After considering the totality of the circumstances
presented in this case, we hold that the State has met its
burden of showing that there is an "appearance of
impropriety" in Judge Thompson's remiaining on the case.
 The
Robin factors weigh heavily in favor of recusal.  "To
recuse where there is an appearance of impropriety, is a
duty owed to the public in order to promote public
confidence in the impartiality of the judiciary."
   Accordingly, we grant this petition for a writ of
mandamus and direct Judge Thompson to recuse himself
from presiding over the retrial of Moore's capital-murder
case.
  For the appeals court, the key points were:

Thompson's obvious animosity toward Mr.

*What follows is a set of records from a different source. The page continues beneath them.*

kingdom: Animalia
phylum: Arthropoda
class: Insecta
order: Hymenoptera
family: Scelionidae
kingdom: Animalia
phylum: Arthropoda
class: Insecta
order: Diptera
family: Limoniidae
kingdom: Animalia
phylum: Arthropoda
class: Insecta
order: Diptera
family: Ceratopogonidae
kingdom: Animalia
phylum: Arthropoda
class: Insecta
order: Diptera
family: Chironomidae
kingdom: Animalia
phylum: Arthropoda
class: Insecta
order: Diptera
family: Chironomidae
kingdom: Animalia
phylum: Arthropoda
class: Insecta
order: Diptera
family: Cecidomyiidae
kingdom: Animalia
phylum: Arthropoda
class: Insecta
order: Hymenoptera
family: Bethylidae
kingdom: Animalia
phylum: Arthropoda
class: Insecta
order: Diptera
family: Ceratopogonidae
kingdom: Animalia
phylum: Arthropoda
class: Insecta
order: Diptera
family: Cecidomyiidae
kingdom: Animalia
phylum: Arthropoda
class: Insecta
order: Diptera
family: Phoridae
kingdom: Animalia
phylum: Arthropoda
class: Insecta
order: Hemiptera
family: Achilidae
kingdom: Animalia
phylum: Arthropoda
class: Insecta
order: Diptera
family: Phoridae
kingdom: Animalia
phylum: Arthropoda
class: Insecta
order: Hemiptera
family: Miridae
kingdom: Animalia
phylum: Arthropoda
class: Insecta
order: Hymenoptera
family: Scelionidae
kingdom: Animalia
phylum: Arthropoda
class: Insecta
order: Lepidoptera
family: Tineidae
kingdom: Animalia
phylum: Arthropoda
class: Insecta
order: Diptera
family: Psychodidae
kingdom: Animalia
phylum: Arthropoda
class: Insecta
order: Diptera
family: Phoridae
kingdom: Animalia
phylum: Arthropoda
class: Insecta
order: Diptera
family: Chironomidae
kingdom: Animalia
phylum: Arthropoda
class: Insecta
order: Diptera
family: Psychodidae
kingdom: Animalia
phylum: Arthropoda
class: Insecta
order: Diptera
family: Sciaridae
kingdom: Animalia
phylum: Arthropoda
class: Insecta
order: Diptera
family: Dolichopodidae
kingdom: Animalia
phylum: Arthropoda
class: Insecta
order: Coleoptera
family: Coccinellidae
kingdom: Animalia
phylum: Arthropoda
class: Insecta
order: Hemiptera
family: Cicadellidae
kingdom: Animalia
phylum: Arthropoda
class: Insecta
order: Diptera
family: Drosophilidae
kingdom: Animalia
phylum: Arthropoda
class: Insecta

Valeksa.  In plain English, it means it's
okay for the judge to be furious with a lawyer, but tantrums are frowned upon, and
retribution is absolutely forbidden.  You don't drop capital murder charges because
you hate Don Valeska.  

Thompson's comments about the state's case, including the DNA. All it takes is a
glance at the trial transcript to see he missed the most important piece of evidence in
the case.  The only other possible explanation for such a mistake is incompetence.  
And Thompson never had to make such "factual findings" at all; they were not the
issue for the appeals court.

Public perception of the case as Thompson v Valeska rather than State v Moore,
courtesy of the Decatur Daily.  

It is an incredibly rare thing that has happened.  The appeals court has NEVER
found a judge to be biased.  And they have never previously recused a judge  
because of the
appearance of bias.  This is one of those rare cases, where it's the  
judge that loses the case.  I can't help but point out the appeals court quote of
Justice Kennedy: "In matters of ethics, appearance and reality often converge as
one."

After reading the appeals court ruling more carefully, I realize what an impressive
document it is.  A lot of work went into it.  The appeals court even brought up
possible arguments against recusal that the defense lawyers failed to provide, in
order to avoid another unnecessary appeal.  They would not comment on the
evidence, simply because they would not make the same mistake Thompson made.
There is an uncommon level of class in the document. It shows it is a decision the
appeals court did not take lightly.

I might also note the prosecution's final brief, instead of arguing about cell phones,
emphasized that all that was necessary for recusal was the
appearance of bias--the
actual legal issue at hand.  It seems Judge Thompson's response to the appeals court
hurt his own case, and the defense lawyers did not help.